SIN PERMISO
Mediodía, templado aún, en un restaurante elegante pero sobrio, uno de esos donde los cuchillos no suenan y las servilletas nunca tocan el suelo.
Entró sin reserva, caminando levemente. Se sentó junto a la ventana y pidió el menú.
Cuando llegó el ragú no tocó los cubiertos. Los apartó con cuidado, comiendo con las manos, sin prisa, sin ruido.
Una mujer frunció la nariz. El camarero dejó otro juego de cubiertos junto al plato. Ella no los tocó.
Terminó, limpió sus dedos con pan, dejó el dinero justo y se fue.
Nadie dijo nada, pero el murmullo se quedó pegado a las servilletas.
Días después, apareció levemente en la plaza. Llevaba sandalias, una túnica sencilla, sin ropa interior.

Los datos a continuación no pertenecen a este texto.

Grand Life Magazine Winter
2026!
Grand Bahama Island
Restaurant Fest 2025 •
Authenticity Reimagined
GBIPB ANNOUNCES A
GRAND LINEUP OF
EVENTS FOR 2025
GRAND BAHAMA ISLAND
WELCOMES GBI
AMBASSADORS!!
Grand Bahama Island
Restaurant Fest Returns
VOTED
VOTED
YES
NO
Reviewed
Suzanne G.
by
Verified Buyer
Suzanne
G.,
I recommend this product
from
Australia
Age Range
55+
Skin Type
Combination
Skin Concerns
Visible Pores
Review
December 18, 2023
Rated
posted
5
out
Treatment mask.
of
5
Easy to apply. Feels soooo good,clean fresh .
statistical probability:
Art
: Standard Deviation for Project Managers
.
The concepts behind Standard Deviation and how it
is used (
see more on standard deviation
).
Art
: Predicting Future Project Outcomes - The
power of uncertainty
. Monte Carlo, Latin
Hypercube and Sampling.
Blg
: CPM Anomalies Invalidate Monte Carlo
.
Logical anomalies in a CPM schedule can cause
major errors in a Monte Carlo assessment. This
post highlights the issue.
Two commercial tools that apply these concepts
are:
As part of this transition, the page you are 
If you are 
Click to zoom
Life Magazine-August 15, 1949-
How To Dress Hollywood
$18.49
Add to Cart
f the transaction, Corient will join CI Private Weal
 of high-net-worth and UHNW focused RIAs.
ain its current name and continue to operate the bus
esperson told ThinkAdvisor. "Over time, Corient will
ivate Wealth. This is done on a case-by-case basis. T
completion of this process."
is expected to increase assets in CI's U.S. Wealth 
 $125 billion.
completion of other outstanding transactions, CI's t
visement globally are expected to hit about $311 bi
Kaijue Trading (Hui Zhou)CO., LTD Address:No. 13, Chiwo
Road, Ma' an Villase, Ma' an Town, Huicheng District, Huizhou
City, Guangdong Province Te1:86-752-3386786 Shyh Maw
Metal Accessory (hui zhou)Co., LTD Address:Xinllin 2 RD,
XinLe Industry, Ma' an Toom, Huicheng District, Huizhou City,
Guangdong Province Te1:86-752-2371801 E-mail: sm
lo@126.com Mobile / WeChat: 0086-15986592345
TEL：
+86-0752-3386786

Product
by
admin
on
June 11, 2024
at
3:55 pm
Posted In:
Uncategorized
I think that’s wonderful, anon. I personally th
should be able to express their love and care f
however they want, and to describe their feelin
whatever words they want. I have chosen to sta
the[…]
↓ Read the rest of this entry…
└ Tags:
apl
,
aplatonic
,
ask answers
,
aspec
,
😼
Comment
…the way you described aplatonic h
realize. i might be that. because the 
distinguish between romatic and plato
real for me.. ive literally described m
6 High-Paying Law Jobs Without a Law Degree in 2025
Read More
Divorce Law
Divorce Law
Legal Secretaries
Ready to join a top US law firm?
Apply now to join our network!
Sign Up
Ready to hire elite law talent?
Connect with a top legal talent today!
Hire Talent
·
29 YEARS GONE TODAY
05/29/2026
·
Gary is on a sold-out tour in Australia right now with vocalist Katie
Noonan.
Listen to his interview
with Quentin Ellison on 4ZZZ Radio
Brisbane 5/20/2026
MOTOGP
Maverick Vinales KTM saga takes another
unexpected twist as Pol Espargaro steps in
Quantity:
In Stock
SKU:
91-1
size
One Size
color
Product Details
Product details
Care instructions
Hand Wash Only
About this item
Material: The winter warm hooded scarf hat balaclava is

Se descalzó, se sentó en el borde de la fuente y sumergió los pies. Luego se mojó la nuca, los brazos, el cuello.
Una anciana la miró con desaprobación. Un niño se detuvo a observarla. El guardia se acercó:
—No está prohibido, pero no es decoroso.
Sonriendo sin decir nada, se fue.
Accedió a la biblioteca, levemente, con la misma túnica, los pies aún mojados. Tomó un libro de la estantería baja y se sentó en el suelo, junto a la ventana.
Allí mismo leyó, sobre sus piernas recogidas. Luego se estiró, arqueó la espalda, cerró los ojos un instante.
Dos estudiantes la miraron de reojo. Una bibliotecaria se acercó y murmuró, apenas:
—Hay sillas disponibles.
Ella asintió, pero no se movió.
La galería, llena de copas, murmullos, luz blanca de ese sol demoledor. El aire acondicionado, desesperado por encontrar quién le arrancase de su siesta en aquel agosto.
Ella entró, levemente. Dio un breve rodeo y se detuvo frente a un lienzo oscuro. Allí, sin decir palabra, se quitó la túnica, la dobló con cuidado y la dejó a sus pies.
Estaba empapada en sudor. Permaneció de pie, desnuda, inmóvil. No miraba a nadie. Tampoco posaba.
Una mujer dejó caer su copa. Un crítico murmuró:
—¿Esto formaba parte…?
Una asistente se le acercó.
—Por favor…
Ella la miró.
—Hace demasiado calor —dijo.
Volvió a vestirse con la misma calma. Y salió.
Ya en la Gran Vía, desnuda, sin rumbo visible, levemente. Solo esas sandalias. En una mano, la túnica doblada.
No miraba a nadie.
Un niño tiró del brazo de su madre.
—¿Por qué va así?
La madre no respondió. Un policía dudó, levantó la mano, luego la bajó. Una joven con hiyab se dio la vuelta.
Nadie supo qué hacer.
Ella dobló por una calle lateral y desapareció. Seguramente regresó a su lugar.
Aquí quedaron solo preguntas. No sobre ella, sino sobre nosotros.
Sobre cuánto puede torcerse una costumbre sin romperse.
¿Sobre cuánto tiene que incomodar para que deje de ser libertad?